Babies have been arriving. A week ago Anna Maria bore forth a boy, amidst great complaint and criticism of the natural and artificial conditions of childbirth. She wants to call him by a fancy name, Tancredi, or perhaps Francisco, but the children of both our families object, pointing to all the social disturbances this might cause at school and play. "They can call him 'Tank'," I said. "Tank!" they say, expletively in disgust, "That means "fat." It is an awkward and ugly name, I agree, and not even of familial or historical importance, since Tancredi, King of Sicily, seems to have lived a rather unfortunate and unfulfilled existence, and Tancredi the Crusader seems to have made some rather shady deals with the Turks while "liberating" Christiandom.

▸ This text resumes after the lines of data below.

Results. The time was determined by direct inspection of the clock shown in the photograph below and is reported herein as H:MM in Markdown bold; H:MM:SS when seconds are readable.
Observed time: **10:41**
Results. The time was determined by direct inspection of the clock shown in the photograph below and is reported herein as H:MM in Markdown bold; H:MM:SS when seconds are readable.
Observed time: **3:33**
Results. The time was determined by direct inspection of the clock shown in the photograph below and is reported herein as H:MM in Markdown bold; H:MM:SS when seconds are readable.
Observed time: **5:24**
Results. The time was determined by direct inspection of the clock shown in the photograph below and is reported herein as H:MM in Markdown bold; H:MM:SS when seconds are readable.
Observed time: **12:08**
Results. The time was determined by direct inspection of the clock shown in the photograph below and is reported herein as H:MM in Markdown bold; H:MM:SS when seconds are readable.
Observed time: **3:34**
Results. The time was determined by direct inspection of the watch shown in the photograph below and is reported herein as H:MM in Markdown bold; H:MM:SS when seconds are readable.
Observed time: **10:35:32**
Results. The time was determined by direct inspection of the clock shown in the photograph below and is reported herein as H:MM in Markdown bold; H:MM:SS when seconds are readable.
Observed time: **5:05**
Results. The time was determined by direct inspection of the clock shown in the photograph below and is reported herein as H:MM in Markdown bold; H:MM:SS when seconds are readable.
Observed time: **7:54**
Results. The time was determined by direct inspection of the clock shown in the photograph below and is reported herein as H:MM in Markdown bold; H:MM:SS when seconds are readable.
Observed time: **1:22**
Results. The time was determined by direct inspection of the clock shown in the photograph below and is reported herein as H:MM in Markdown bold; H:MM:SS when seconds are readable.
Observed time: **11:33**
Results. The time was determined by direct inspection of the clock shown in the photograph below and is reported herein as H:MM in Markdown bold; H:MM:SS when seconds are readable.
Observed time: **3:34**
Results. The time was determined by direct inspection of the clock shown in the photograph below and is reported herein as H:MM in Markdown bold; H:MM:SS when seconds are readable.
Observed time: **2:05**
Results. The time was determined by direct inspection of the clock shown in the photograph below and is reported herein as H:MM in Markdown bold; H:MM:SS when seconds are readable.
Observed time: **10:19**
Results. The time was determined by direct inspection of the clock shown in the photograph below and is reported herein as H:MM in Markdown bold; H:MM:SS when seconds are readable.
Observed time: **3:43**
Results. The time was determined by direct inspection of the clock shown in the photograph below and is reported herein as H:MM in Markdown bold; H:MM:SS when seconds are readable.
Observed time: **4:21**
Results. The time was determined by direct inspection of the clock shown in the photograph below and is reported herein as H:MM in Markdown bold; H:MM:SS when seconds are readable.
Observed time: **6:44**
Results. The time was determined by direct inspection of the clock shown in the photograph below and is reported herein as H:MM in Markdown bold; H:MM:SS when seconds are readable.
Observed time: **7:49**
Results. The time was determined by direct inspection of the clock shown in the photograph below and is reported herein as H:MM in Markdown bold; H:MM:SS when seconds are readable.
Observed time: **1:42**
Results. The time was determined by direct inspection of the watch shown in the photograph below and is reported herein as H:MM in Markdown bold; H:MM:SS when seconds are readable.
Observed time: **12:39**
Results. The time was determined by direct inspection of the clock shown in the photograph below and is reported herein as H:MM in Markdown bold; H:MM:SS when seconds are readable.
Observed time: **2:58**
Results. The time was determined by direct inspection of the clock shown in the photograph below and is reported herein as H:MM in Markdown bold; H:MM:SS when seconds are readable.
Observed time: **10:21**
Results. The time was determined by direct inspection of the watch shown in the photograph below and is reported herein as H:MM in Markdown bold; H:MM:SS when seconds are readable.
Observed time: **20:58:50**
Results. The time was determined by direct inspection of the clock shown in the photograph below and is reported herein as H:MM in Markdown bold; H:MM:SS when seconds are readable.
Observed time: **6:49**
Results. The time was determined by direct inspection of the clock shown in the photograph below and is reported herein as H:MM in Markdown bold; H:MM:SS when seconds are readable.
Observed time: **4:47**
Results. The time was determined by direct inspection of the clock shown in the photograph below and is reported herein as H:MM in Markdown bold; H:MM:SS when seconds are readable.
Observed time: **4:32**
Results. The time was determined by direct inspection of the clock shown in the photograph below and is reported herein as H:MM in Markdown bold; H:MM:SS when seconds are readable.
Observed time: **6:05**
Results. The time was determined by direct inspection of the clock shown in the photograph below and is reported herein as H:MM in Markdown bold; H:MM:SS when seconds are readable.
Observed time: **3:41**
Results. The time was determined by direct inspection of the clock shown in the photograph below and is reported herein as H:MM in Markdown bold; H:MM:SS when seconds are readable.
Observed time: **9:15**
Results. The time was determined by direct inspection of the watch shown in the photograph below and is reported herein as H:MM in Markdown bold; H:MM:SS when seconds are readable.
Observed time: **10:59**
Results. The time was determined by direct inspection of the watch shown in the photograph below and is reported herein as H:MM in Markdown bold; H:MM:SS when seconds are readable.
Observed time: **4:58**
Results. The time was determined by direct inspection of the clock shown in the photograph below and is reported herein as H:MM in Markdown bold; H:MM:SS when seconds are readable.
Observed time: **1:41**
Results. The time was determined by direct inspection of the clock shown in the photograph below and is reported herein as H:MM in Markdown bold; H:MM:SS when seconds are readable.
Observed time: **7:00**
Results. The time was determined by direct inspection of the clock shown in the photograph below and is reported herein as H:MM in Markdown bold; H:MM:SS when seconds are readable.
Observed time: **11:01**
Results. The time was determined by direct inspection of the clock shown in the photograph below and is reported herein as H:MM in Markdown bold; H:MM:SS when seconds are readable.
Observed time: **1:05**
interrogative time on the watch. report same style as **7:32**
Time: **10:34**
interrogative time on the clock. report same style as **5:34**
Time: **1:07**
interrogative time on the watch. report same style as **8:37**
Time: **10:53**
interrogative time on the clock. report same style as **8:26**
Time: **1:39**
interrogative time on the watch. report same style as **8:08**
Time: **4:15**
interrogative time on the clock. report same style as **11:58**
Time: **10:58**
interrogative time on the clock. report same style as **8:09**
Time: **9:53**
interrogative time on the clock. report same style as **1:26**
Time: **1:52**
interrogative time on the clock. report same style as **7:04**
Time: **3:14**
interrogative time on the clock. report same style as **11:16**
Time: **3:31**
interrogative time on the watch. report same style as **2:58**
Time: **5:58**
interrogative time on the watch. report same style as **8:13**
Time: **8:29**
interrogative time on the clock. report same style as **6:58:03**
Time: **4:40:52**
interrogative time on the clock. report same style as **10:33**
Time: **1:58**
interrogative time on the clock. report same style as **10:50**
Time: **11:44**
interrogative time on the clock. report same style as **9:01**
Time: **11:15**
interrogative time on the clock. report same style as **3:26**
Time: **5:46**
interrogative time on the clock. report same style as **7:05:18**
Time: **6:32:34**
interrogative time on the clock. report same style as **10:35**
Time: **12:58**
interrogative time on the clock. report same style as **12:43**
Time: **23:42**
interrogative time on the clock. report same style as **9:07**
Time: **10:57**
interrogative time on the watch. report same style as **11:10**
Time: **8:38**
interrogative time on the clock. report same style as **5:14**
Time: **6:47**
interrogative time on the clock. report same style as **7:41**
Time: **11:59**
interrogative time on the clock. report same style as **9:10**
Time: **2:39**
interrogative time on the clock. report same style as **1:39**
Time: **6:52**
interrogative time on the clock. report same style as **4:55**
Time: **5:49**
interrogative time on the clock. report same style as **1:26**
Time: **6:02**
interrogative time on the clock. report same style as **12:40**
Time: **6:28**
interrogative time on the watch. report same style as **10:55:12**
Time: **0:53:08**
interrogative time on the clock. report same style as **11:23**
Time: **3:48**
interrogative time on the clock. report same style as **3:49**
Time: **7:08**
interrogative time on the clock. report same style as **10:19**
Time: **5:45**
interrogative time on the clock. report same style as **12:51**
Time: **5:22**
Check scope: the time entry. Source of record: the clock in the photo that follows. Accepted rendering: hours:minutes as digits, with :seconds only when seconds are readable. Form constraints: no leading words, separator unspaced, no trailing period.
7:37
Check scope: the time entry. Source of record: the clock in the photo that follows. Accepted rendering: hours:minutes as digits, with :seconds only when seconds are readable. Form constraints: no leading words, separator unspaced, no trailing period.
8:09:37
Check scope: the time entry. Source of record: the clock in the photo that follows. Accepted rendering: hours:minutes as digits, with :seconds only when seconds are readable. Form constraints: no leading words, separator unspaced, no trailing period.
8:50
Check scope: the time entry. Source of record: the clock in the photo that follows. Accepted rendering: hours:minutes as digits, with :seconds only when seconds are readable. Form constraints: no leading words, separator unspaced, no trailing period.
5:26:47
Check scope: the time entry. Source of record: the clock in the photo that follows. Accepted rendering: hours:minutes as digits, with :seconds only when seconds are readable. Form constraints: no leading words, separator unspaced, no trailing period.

Rosalin Freylingheusen also bore a boy, her third, and he is handsome. She has had a nurse with him constantly so has suffered little subsequent for his young one yet. Jill and I stopped by to see them yesterday at the end of the two-hour walk in the sparkling sunlight around Lake Carnegie. We drank sherry laced with brandy, the perfect drink after a brisk walk on a cold day. It was January 1, and we then went home to eat duck and roast pork, with rice stuffing, red wine of Louis Martini, and a great mixed green salad with vinegar and olive oil dressing, potatoes, coffee.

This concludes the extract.